--- Extract to read ---
Scientific background

Revealing the Big Bang.

The institutions, ideas, and papers behind a search for the universe’s earliest clues.

Research homes

Places where I worked.

University of Illinois Urbana-Champaign

Astrophysics, focused on CMB statistics and primordial structure.

Harvard University

Harvard-Smithsonian and Institute for Theory and Computation.

Institute for Advanced Study, Princeton

School of Natural Sciences, pursuing early-universe cosmology.

University of California, San Diego

Physics work connected to CMB polarization, lensing, and analysis methods.

What I studied

Reading the Big Bang.

The Big Bang left an afterglow. By the time that light began its long trip toward us, the universe already carried a record of its first unevenness. Across the sky the glow is almost the same everywhere, but not perfectly. Those tiny departures from sameness matter. They are the first visible hints of the structure that would later become galaxies, stars, planets, and observers capable of asking where it all came from.

My research asked how much of that record we can actually read. Not in a poetic sense only, but in a disciplined, quantitative sense: can a faint pattern in the sky tell us something real about the rules that shaped the universe at the beginning? Were the first ripples as simple as our best theories predict, or did they carry subtle fingerprints of deeper physics?
--- Given records ---
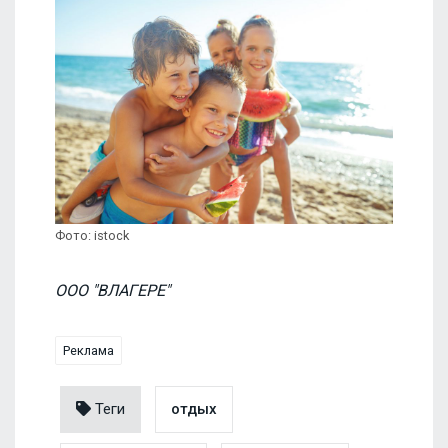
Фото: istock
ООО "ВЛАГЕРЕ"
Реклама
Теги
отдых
---
--- Given records ---
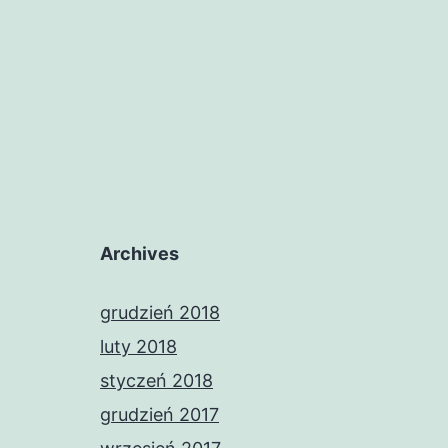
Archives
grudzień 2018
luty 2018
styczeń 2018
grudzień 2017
---
--- Given records ---
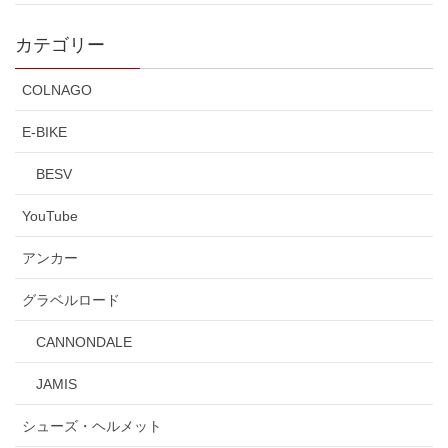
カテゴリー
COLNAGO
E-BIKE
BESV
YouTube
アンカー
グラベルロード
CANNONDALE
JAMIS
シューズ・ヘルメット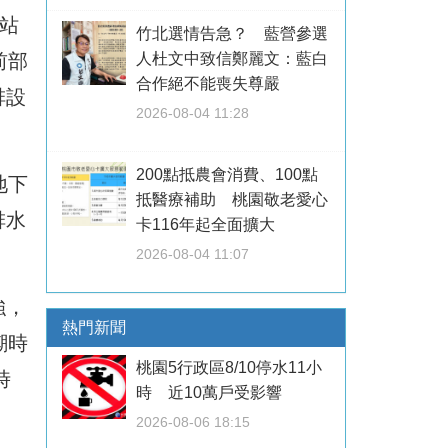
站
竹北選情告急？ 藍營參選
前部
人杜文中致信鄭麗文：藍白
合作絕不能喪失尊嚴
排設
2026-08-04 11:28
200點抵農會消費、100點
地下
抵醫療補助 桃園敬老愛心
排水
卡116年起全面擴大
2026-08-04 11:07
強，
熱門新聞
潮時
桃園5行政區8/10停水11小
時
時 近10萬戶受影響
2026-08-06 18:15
---
Exercise:
In the text about revealing the Big Bang, list each institution that appears as a heading under "Research homes".

Your solution:
- University of Illinois Urbana-Champaign
- Harvard University
- Institute for Advanced Study, Princeton
- University of California, San Diego